Что ж удивительного в том, что С. Р. Минцлов может иногда пламенеть гневом на разрушителей того, что не ими строено, не их руками сделано, чудесно выращено гением былых лет и дней? Вот почему во всех своих книгах Минцлов кажется отделенным от остальных, размиренным со средой, наблюдателем, но не участником, не близким другом и единомышленником, а сторонним человеком.
В одиночестве он путешествует, в одиночестве копается в драгоценной рухляди, в одиночестве всходит на чердаки, заглядывает в чуланы и подвалы, в одиночестве разбирает книги, одинокий в разваливающихся гостиных, одинокий даже тогда, когда едет вдвоем, потому что этот второй для него только гид и случайный спутник.
Но иногда его глаза загораются ласковым светом, пристально всматриваются в человека, душа роднится с чужой душой, — с одним-единственным ее типом, — мистиками, мечтателями, несущими в себе тревожную веру в таинственные силы, управляющие нашей жизнью и судьбой.

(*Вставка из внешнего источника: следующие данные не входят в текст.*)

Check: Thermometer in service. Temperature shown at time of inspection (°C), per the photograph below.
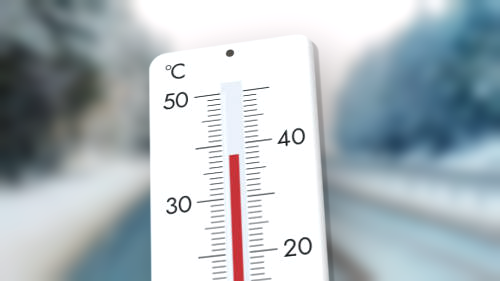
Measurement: 38 °C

И из всех героев Минцлова ему ближе и дороже заурядный и некрасивый Каменев с глазами мягкими и задумчивыми, — живое свидетельство талантливости, — близок потому, что в его доме «подлинное прошлое», таежная старина, и просыпаются воспоминания об утонченном Берене, прихотливом Буле, светлых грезах Буше и Ватто, смелых и изящных Фальконе и Клодионе, о серебряных химерах Жермена, о всем том, что сразу переносит «в грот из белых снегов, из синего льда, из золотистых лучей солнца».
Но этого мало.
Сильнейшая притягательность Каменева для Минцлова все-таки не в этом, и даже не в артистической игре Каменева на клавесинах, а в другом; — Минцлова покоряет и здесь вера в таинственность, и грозная и тихая убежденность звучит в спокойном голосе Каменева, когда он утверждает, что в предметах живет душа, что «мебель говорит», что этот язык можно расслышать и разгадать, что из вещей «истекает как бы шелест, какие-то воздушные волны», что этого не знают только по неумению разгадать «язык тишины», что существуют «вещи злые и вещи добрые», что «предки были правы, когда верили в колдовство», что в мире «чудо есть и оно естественно», что в этом доме есть «комната зла и смерти».